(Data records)
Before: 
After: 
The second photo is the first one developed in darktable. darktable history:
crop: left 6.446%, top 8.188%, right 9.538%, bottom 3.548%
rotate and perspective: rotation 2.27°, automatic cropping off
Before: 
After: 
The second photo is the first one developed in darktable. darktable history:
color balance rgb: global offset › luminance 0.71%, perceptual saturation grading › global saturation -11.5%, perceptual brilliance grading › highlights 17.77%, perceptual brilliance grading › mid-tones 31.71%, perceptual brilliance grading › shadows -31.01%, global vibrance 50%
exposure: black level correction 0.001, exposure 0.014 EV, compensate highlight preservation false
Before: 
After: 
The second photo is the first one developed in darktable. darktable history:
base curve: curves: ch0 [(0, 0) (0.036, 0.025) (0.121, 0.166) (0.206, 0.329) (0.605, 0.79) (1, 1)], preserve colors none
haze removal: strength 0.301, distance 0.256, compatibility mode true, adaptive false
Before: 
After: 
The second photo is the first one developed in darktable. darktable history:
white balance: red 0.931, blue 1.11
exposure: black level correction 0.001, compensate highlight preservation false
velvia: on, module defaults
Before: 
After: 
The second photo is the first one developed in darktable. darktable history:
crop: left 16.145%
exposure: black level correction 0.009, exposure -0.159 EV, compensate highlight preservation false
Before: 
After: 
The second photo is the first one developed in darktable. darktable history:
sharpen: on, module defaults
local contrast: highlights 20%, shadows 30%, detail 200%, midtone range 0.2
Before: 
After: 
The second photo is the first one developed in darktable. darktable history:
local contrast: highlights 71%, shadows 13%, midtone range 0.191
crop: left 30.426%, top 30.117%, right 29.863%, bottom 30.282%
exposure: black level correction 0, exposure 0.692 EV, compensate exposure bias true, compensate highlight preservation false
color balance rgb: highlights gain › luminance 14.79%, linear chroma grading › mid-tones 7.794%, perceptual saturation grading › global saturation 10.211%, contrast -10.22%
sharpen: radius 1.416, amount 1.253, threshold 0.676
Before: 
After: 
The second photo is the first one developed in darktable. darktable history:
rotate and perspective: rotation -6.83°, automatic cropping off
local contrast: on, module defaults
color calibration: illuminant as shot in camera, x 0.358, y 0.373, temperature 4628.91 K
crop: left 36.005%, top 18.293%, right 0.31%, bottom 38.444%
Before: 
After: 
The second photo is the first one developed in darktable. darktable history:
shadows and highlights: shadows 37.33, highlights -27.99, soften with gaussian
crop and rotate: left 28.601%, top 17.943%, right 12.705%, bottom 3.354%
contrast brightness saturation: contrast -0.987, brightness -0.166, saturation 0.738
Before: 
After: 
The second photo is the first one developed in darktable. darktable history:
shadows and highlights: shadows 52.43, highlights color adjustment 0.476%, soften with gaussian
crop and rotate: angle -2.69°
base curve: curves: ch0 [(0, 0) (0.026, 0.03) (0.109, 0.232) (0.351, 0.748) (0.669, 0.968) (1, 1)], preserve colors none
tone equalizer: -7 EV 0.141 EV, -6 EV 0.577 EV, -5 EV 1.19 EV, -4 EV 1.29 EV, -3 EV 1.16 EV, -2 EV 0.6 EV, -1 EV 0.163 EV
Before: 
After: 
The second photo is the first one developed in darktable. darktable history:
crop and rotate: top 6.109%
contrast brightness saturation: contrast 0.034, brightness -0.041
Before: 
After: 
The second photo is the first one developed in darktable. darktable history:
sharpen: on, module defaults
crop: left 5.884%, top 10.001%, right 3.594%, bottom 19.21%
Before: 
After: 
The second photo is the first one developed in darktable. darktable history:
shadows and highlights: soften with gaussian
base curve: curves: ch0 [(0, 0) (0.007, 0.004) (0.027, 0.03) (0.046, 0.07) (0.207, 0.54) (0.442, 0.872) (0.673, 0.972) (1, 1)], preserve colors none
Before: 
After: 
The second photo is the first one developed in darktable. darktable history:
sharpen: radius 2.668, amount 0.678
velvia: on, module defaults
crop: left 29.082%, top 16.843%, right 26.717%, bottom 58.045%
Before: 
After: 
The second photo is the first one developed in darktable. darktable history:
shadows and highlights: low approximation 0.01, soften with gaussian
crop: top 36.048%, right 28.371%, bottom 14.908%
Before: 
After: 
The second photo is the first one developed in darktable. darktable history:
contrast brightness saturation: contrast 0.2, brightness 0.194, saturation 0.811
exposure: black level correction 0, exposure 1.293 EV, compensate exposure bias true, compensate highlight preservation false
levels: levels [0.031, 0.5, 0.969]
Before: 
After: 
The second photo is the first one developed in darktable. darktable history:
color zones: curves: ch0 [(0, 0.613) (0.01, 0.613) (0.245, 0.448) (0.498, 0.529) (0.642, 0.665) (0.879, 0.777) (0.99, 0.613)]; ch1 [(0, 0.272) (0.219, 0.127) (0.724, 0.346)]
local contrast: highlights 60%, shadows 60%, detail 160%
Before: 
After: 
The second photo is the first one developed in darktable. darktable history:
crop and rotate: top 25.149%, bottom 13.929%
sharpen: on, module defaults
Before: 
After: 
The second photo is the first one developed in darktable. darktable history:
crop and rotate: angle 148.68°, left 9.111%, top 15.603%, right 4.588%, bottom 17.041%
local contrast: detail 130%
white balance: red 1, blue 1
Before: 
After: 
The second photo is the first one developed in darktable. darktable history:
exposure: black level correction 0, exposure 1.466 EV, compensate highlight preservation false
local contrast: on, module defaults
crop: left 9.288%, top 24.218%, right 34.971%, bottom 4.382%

- AIM -
Rewrite all of the records above, swapping every "darktable history" for "edit history" and changing nothing else.

- EXERCISE OUTPUT -
Before: 
After: 
The second photo is the first one developed in darktable. edit history:
crop: left 6.446%, top 8.188%, right 9.538%, bottom 3.548%
rotate and perspective: rotation 2.27°, automatic cropping off
Before: 
After: 
The second photo is the first one developed in darktable. edit history:
color balance rgb: global offset › luminance 0.71%, perceptual saturation grading › global saturation -11.5%, perceptual brilliance grading › highlights 17.77%, perceptual brilliance grading › mid-tones 31.71%, perceptual brilliance grading › shadows -31.01%, global vibrance 50%
exposure: black level correction 0.001, exposure 0.014 EV, compensate highlight preservation false
Before: 
After: 
The second photo is the first one developed in darktable. edit history:
base curve: curves: ch0 [(0, 0) (0.036, 0.025) (0.121, 0.166) (0.206, 0.329) (0.605, 0.79) (1, 1)], preserve colors none
haze removal: strength 0.301, distance 0.256, compatibility mode true, adaptive false
Before: 
After: 
The second photo is the first one developed in darktable. edit history:
white balance: red 0.931, blue 1.11
exposure: black level correction 0.001, compensate highlight preservation false
velvia: on, module defaults
Before: 
After: 
The second photo is the first one developed in darktable. edit history:
crop: left 16.145%
exposure: black level correction 0.009, exposure -0.159 EV, compensate highlight preservation false
Before: 
After: 
The second photo is the first one developed in darktable. edit history:
sharpen: on, module defaults
local contrast: highlights 20%, shadows 30%, detail 200%, midtone range 0.2
Before: 
After: 
The second photo is the first one developed in darktable. edit history:
local contrast: highlights 71%, shadows 13%, midtone range 0.191
crop: left 30.426%, top 30.117%, right 29.863%, bottom 30.282%
exposure: black level correction 0, exposure 0.692 EV, compensate exposure bias true, compensate highlight preservation false
color balance rgb: highlights gain › luminance 14.79%, linear chroma grading › mid-tones 7.794%, perceptual saturation grading › global saturation 10.211%, contrast -10.22%
sharpen: radius 1.416, amount 1.253, threshold 0.676
Before: 
After: 
The second photo is the first one developed in darktable. edit history:
rotate and perspective: rotation -6.83°, automatic cropping off
local contrast: on, module defaults
color calibration: illuminant as shot in camera, x 0.358, y 0.373, temperature 4628.91 K
crop: left 36.005%, top 18.293%, right 0.31%, bottom 38.444%
Before: 
After: 
The second photo is the first one developed in darktable. edit history:
shadows and highlights: shadows 37.33, highlights -27.99, soften with gaussian
crop and rotate: left 28.601%, top 17.943%, right 12.705%, bottom 3.354%
contrast brightness saturation: contrast -0.987, brightness -0.166, saturation 0.738
Before: 
After: 
The second photo is the first one developed in darktable. edit history:
shadows and highlights: shadows 52.43, highlights color adjustment 0.476%, soften with gaussian
crop and rotate: angle -2.69°
base curve: curves: ch0 [(0, 0) (0.026, 0.03) (0.109, 0.232) (0.351, 0.748) (0.669, 0.968) (1, 1)], preserve colors none
tone equalizer: -7 EV 0.141 EV, -6 EV 0.577 EV, -5 EV 1.19 EV, -4 EV 1.29 EV, -3 EV 1.16 EV, -2 EV 0.6 EV, -1 EV 0.163 EV
Before: 
After: 
The second photo is the first one developed in darktable. edit history:
crop and rotate: top 6.109%
contrast brightness saturation: contrast 0.034, brightness -0.041
Before: 
After: 
The second photo is the first one developed in darktable. edit history:
sharpen: on, module defaults
crop: left 5.884%, top 10.001%, right 3.594%, bottom 19.21%
Before: 
After: 
The second photo is the first one developed in darktable. edit history:
shadows and highlights: soften with gaussian
base curve: curves: ch0 [(0, 0) (0.007, 0.004) (0.027, 0.03) (0.046, 0.07) (0.207, 0.54) (0.442, 0.872) (0.673, 0.972) (1, 1)], preserve colors none
Before: 
After: 
The second photo is the first one developed in darktable. edit history:
sharpen: radius 2.668, amount 0.678
velvia: on, module defaults
crop: left 29.082%, top 16.843%, right 26.717%, bottom 58.045%
Before: 
After: 
The second photo is the first one developed in darktable. edit history:
shadows and highlights: low approximation 0.01, soften with gaussian
crop: top 36.048%, right 28.371%, bottom 14.908%
Before: 
After: 
The second photo is the first one developed in darktable. edit history:
contrast brightness saturation: contrast 0.2, brightness 0.194, saturation 0.811
exposure: black level correction 0, exposure 1.293 EV, compensate exposure bias true, compensate highlight preservation false
levels: levels [0.031, 0.5, 0.969]
Before: 
After: 
The second photo is the first one developed in darktable. edit history:
color zones: curves: ch0 [(0, 0.613) (0.01, 0.613) (0.245, 0.448) (0.498, 0.529) (0.642, 0.665) (0.879, 0.777) (0.99, 0.613)]; ch1 [(0, 0.272) (0.219, 0.127) (0.724, 0.346)]
local contrast: highlights 60%, shadows 60%, detail 160%
Before: 
After: 
The second photo is the first one developed in darktable. edit history:
crop and rotate: top 25.149%, bottom 13.929%
sharpen: on, module defaults
Before: 
After: 
The second photo is the first one developed in darktable. edit history:
crop and rotate: angle 148.68°, left 9.111%, top 15.603%, right 4.588%, bottom 17.041%
local contrast: detail 130%
white balance: red 1, blue 1
Before: 
After: 
The second photo is the first one developed in darktable. edit history:
exposure: black level correction 0, exposure 1.466 EV, compensate highlight preservation false
local contrast: on, module defaults
crop: left 9.288%, top 24.218%, right 34.971%, bottom 4.382%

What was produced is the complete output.